## Given passage:
3D transistor technology is only half the challenge; the rest is the strain it puts on the foundry model.
By Joanne Itow
The industry’s quest to continue on the semiconductor roadmap defined by Moore’s Law has led to the adoption of a new transistor structure. Whether you call them finFETs, tri-gate or 3D transistors, building these new devices is difficult. But the technology is only half the challenge.
In 2002, Chen Ming Hu* spoke at the Semico Summit. The title of his presentation was “The Future of Semiconductor Scaling.” In 2002, Hu pointed out that TSMC already had fabricated 35nm CMOS FinFET transistors on TSMC production tools and expected the technology to be scalable to 9nm. Ten years has elapsed and Intel is the first to run 22nm Ivy Bridge products using tri-gate technology. From a technical perspective, FinFETs are now proven to be executable in volume production. But how should we look at this from a market perspective?
When will the foundries be ready to ramp FinFET technology in volume production? And more importantly, when will foundry customers realistically be ready to fully utilize the technology? Until recently, the most advanced dedicated foundries were planning to introduce FinFETs on their 14nm technology. It appears that schedule has been accelerated. TSMC is talking about a 16nm transition node with FinFETs. GlobalFoundries just announced the development of ARM low-power processor designs for 20nm and finFET process technologies targeting SoCs including graphics processors. This doesn’t commit GlobalFoundries to finFETs at 20nm, but it does offer some options.

Geospatial object listing tasks:
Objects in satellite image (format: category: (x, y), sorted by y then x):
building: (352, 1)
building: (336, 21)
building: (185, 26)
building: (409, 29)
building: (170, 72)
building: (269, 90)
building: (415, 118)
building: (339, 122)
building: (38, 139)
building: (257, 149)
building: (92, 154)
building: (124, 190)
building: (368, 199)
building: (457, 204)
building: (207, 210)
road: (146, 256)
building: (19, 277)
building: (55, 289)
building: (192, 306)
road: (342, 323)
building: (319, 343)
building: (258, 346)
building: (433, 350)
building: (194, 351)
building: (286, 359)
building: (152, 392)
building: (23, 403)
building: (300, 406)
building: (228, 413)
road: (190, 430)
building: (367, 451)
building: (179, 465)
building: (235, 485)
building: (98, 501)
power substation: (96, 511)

...

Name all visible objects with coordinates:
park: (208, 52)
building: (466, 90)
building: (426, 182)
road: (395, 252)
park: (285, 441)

* * *

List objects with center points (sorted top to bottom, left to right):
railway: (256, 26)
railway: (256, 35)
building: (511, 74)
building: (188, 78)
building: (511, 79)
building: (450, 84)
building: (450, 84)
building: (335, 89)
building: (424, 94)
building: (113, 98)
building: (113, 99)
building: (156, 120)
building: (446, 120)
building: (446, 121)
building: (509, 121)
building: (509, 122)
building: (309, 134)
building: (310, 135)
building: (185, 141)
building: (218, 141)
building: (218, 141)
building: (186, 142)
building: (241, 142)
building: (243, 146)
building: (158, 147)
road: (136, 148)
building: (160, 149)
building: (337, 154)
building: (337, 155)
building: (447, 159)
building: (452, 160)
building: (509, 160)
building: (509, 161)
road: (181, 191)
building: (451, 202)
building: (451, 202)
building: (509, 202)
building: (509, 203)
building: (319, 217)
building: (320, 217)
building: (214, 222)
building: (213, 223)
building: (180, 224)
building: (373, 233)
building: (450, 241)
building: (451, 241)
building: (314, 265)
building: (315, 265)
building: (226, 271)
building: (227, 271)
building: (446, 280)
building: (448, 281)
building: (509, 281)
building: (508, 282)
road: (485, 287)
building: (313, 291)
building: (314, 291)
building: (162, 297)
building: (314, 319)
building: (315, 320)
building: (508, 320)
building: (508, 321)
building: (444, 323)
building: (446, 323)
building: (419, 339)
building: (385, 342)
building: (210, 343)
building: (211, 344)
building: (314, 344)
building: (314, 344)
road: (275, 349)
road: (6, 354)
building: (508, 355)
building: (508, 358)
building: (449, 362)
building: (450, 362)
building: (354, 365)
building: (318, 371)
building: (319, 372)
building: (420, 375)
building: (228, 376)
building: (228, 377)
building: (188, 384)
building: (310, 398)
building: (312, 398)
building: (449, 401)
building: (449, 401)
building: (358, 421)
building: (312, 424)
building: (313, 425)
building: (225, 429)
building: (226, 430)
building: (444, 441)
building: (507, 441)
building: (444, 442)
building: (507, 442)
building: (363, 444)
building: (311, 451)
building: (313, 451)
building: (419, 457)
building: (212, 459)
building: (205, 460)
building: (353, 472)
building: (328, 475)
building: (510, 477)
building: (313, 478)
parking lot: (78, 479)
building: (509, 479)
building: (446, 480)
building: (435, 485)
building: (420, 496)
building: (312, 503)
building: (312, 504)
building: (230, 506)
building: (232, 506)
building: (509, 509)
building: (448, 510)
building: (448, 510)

## What you are asked to do:
In the passage on 3D transistors, which company is named as the first to run 22nm products using tri-gate technology?

## Reply to the task:
Intel